En el informe, desde la Defensoría del Pueblo se denuncia que, salvo contadas excepciones, «las celdas están duplicadas, triplicadas, cuadruplicadas, como en los casos de Alcázar de San Juan, Morón de la Frontera, Piccasent y Soria; o incluso quintuplicadas, como en Albacete».
En el informe se pone de manifiesto que la prisión de nuestra ciudad es la que registra los problemas de sobreocupación más agudos de entre los centros penitenciarios que se visitaron durante el año 2010 para elaborar este documento.
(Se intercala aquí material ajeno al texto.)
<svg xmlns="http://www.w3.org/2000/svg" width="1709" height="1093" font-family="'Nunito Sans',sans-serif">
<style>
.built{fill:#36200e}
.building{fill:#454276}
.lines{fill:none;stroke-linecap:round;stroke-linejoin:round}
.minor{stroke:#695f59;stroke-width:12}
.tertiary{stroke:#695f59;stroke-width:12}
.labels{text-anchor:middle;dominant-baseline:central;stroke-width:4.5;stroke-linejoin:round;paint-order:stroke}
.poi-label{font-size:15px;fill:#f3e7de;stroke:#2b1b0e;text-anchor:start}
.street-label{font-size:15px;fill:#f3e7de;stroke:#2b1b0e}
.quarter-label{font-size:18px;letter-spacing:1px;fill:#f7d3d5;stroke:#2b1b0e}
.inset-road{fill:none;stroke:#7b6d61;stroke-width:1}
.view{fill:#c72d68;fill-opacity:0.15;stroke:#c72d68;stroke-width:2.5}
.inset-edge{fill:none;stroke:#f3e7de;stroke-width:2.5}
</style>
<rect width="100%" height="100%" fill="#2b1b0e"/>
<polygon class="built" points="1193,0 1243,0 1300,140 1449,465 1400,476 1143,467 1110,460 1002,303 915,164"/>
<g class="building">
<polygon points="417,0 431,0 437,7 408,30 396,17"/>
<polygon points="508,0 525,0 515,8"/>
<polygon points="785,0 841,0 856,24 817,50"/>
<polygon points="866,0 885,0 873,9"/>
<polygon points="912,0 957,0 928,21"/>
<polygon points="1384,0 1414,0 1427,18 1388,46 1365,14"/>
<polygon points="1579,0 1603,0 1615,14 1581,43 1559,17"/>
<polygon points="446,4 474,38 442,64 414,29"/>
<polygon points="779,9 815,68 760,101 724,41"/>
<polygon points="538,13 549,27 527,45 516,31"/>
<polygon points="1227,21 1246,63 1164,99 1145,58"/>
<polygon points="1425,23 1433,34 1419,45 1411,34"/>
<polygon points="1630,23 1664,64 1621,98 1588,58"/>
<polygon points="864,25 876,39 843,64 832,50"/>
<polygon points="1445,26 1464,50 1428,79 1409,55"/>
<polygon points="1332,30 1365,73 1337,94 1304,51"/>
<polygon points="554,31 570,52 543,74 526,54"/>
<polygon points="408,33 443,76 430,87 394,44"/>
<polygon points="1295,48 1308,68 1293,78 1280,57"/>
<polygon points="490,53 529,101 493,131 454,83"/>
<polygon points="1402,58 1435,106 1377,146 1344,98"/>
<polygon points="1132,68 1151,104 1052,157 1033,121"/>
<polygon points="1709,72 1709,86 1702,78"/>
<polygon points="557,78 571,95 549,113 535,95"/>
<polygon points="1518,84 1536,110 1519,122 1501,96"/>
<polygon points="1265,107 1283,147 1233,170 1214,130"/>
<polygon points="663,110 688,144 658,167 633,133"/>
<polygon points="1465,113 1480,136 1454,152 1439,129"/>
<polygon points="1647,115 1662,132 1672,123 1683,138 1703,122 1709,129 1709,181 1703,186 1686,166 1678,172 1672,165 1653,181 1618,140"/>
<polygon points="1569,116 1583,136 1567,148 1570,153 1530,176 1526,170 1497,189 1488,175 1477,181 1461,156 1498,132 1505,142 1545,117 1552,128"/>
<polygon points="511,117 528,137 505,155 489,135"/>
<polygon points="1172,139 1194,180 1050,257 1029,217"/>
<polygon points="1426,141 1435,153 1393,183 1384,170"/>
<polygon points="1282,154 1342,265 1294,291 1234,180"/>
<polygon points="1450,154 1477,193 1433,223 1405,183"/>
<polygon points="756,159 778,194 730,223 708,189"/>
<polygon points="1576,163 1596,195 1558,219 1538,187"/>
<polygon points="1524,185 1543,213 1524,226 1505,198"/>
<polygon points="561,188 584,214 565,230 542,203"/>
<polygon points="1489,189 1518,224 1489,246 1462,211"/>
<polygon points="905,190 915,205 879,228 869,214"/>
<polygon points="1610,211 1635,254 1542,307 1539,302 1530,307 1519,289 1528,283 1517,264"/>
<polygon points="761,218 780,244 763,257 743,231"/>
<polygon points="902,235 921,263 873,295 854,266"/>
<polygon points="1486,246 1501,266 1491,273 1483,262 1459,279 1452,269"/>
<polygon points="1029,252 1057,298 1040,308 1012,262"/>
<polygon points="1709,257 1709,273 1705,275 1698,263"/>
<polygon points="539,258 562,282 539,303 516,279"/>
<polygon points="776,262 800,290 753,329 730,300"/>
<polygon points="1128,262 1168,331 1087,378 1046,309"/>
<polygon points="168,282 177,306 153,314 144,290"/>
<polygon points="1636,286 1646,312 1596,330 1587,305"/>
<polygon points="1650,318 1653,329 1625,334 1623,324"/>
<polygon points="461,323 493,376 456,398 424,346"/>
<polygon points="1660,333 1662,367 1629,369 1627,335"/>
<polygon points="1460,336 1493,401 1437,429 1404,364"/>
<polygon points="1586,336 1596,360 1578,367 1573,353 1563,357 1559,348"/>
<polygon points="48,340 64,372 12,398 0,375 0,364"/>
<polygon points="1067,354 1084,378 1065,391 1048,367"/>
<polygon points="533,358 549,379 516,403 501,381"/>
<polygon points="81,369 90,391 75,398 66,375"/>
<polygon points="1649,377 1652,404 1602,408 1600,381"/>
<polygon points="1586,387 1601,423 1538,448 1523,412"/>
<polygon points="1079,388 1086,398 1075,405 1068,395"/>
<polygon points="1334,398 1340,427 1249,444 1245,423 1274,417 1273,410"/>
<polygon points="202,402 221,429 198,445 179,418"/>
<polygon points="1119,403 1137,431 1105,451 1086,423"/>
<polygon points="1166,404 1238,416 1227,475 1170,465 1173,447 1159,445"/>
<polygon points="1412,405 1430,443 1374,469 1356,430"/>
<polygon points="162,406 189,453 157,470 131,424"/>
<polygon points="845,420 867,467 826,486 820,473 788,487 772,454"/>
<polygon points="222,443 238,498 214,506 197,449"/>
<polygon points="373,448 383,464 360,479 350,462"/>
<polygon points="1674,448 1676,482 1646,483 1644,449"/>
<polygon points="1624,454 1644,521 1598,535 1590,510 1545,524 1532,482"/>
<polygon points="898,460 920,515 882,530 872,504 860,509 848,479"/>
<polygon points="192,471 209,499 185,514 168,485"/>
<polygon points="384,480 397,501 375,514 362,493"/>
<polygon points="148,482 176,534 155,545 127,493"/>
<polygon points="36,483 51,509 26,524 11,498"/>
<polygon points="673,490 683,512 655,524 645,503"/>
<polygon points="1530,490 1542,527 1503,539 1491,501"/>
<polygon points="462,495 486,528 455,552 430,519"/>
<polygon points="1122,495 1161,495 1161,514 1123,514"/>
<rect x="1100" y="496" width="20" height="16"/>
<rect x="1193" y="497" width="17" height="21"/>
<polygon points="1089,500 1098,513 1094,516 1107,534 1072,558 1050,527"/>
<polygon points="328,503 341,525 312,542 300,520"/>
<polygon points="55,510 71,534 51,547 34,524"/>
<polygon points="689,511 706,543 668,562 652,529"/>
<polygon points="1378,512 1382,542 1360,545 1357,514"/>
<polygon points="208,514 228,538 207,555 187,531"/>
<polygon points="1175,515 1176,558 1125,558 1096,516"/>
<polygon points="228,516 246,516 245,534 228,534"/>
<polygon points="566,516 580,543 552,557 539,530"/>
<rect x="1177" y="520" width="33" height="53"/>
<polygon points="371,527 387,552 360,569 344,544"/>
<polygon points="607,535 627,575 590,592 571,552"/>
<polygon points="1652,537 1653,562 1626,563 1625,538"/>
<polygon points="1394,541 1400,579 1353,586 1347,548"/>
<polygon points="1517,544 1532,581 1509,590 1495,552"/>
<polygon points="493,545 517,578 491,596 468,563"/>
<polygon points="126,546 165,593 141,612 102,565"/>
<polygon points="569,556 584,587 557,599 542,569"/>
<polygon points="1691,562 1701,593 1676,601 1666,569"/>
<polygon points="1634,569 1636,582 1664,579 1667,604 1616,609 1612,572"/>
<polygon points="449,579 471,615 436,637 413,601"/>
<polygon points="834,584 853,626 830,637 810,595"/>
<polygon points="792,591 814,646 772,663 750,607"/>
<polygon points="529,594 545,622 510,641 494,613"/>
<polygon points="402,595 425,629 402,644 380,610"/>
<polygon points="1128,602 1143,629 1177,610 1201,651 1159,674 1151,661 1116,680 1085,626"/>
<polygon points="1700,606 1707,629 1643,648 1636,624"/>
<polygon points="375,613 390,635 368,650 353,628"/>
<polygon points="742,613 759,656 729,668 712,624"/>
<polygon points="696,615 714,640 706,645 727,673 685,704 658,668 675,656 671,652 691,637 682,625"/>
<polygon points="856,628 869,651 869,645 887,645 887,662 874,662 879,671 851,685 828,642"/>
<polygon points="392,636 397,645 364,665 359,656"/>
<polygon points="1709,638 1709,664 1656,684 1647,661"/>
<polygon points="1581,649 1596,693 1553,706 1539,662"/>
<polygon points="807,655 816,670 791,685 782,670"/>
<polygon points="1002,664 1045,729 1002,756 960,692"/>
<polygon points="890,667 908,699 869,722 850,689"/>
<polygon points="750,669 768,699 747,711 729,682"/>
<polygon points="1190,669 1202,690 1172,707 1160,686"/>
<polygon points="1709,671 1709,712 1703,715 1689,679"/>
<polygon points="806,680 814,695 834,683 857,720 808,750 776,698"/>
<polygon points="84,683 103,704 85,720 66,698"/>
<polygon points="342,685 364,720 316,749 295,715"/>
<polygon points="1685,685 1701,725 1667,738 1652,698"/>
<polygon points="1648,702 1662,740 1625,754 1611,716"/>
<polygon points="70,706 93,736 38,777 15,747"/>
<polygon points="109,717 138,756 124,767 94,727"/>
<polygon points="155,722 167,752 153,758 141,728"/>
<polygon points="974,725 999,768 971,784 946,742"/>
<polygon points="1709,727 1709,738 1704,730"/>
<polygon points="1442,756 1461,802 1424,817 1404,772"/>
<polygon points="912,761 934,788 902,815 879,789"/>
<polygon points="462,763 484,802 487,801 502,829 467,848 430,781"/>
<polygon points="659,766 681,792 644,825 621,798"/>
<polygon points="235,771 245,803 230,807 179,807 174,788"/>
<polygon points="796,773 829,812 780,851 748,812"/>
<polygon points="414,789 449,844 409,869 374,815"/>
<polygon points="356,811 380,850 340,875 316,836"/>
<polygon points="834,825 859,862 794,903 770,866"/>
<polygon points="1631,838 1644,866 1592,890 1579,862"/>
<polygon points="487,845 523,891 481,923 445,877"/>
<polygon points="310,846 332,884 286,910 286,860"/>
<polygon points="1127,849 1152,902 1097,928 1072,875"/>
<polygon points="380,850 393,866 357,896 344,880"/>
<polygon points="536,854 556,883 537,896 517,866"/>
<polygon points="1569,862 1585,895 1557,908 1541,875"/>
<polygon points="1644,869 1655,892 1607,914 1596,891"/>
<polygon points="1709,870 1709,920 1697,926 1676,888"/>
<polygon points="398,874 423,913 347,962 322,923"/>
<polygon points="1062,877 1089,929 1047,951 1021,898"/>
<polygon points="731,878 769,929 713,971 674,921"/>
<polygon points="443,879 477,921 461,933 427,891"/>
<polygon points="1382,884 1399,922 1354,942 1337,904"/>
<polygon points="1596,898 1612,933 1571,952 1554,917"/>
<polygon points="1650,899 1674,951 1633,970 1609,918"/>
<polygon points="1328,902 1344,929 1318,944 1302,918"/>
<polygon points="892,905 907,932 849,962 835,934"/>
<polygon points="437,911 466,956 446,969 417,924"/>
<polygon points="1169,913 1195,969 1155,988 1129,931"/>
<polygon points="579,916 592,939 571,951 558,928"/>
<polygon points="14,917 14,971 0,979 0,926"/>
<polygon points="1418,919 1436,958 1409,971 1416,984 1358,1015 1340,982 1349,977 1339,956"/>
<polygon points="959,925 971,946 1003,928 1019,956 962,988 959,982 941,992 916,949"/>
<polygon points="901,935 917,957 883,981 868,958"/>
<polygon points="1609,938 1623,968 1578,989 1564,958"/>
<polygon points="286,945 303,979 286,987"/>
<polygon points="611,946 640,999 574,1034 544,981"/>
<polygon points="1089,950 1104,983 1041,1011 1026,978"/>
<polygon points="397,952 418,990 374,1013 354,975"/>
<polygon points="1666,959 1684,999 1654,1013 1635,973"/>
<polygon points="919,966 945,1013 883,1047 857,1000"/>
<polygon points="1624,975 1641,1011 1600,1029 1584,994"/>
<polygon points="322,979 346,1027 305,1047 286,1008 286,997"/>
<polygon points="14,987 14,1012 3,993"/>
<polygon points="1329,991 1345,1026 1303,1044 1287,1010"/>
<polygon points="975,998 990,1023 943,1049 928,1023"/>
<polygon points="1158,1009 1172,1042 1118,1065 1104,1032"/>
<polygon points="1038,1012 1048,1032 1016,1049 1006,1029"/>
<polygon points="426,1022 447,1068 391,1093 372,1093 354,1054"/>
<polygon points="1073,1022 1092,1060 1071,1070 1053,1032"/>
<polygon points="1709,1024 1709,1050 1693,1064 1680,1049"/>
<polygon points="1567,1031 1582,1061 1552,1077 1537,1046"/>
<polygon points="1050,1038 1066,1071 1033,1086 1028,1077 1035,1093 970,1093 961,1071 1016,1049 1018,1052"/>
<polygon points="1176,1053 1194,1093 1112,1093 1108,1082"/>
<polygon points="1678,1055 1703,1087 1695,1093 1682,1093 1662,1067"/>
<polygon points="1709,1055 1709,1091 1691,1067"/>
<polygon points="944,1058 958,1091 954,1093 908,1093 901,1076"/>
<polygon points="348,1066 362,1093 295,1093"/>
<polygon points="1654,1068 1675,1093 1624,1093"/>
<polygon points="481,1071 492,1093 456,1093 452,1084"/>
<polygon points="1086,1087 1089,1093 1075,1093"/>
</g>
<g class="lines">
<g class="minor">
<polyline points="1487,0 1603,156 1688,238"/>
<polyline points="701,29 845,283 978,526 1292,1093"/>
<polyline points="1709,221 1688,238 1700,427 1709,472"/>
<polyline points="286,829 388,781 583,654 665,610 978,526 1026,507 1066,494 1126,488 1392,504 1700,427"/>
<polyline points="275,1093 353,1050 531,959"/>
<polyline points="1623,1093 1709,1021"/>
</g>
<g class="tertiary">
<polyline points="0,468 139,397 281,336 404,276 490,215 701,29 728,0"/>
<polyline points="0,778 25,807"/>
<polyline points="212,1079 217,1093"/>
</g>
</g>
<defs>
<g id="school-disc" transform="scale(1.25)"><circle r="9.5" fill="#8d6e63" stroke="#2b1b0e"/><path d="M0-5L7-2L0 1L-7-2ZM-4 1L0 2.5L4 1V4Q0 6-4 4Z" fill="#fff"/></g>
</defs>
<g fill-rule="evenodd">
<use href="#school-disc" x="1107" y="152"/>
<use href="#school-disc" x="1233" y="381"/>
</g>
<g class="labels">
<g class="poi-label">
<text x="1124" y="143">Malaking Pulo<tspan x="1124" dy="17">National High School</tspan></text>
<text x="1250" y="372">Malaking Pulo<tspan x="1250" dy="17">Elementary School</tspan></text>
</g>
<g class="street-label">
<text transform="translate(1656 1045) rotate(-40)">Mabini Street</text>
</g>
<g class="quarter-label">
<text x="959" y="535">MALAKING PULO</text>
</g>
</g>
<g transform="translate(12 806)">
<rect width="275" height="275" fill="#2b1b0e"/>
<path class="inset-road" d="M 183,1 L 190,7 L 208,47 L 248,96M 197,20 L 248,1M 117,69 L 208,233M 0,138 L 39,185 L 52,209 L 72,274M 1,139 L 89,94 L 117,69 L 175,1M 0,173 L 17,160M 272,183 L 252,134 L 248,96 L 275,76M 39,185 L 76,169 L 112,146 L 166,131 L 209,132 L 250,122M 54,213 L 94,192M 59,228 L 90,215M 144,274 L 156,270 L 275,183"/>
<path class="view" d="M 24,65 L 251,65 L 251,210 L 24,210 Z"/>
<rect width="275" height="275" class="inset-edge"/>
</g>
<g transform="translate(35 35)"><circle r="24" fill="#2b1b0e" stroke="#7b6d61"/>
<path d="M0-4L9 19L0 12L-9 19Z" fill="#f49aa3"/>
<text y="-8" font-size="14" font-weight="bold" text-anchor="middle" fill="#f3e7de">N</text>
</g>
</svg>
En el mismo sentido, advierten «de la necesidad de dotar adecuadamente de funcionarios las plantillas de los centros para evitar que las consecuencias de la alta ocupación de las prisiones se agrave por la falta de personal para las necesidades reales de vigilancia y atención de los reclusos».
Detalla, además, que «en el curso de las visitas realizadas, se ha observado que en aquellas celdas ocupadas por varios internos resulta más difícil mantener unas adecuadas condiciones higiénicas».
Sobre las deficiencias en centros, el documento también hace referencia a la cárcel de Albacete en materia de camas libres en el módulo de Enfermería. Así, detalla que en los centros más modernos las enfermerías poseen instalaciones equiparables a cualquier instalación sanitaria pública y están bien equipadas médicamente, si bien los antiguos presentan «una situación heterogénea, aunque mayoritariamente responden a los requerimientos mínimos en este ámbito». Apunta, eso sí, que existen en esa respuesta a los requerimientos mínimos las excepciones de las prisiones de Albacete y Alicante «donde es frecuente que, debido a la falta de camas libres, algunos internos enfermos deban acudir a los módulos a dormir y el resto de día lo pasen en la Enfermería».
Ventilación de las celdas
Respecto a la ventilación de las celdas en los centros penitenciarios, el informe hace referencia a que esta ventilación puede considerarse, por lo general, adecuada, al contar con ventas que se pueden abrir. Detalla que la presencia de planchas de chapa perforada en las ventanas de algunas celdas en ciertos centros por motivos de seguridad «es actualmente excepcional». El informe apunta que en los centros de Albacete y Alicante «se informó de que está pendiente buscar una solución técnica para su retirada definitiva».
Como aspectos positivos que se han podido comprobar en la visita a los distintos centros penitenciarios, el informe apunta hechos como que existen diversos programas para el tratamiento de toxicomanías, dirigidos por la propia Administración penitenciaria o por entidades sin ánimo de lucro.
También señala que, actualmente, la mayor parte de estos centros penitenciarios disponen de un catálogo de programas de tratamientos especializados dirigidos a la reeducación y reinserción social del condenado, de carácter voluntario. No obstante, el informe precisa que «resulta preocupante que algunos centros no puedan ofrecer estas actividades a todos los internos que acogen por la falta de personal especializado» y recomienda que se dote de recursos a estos programas.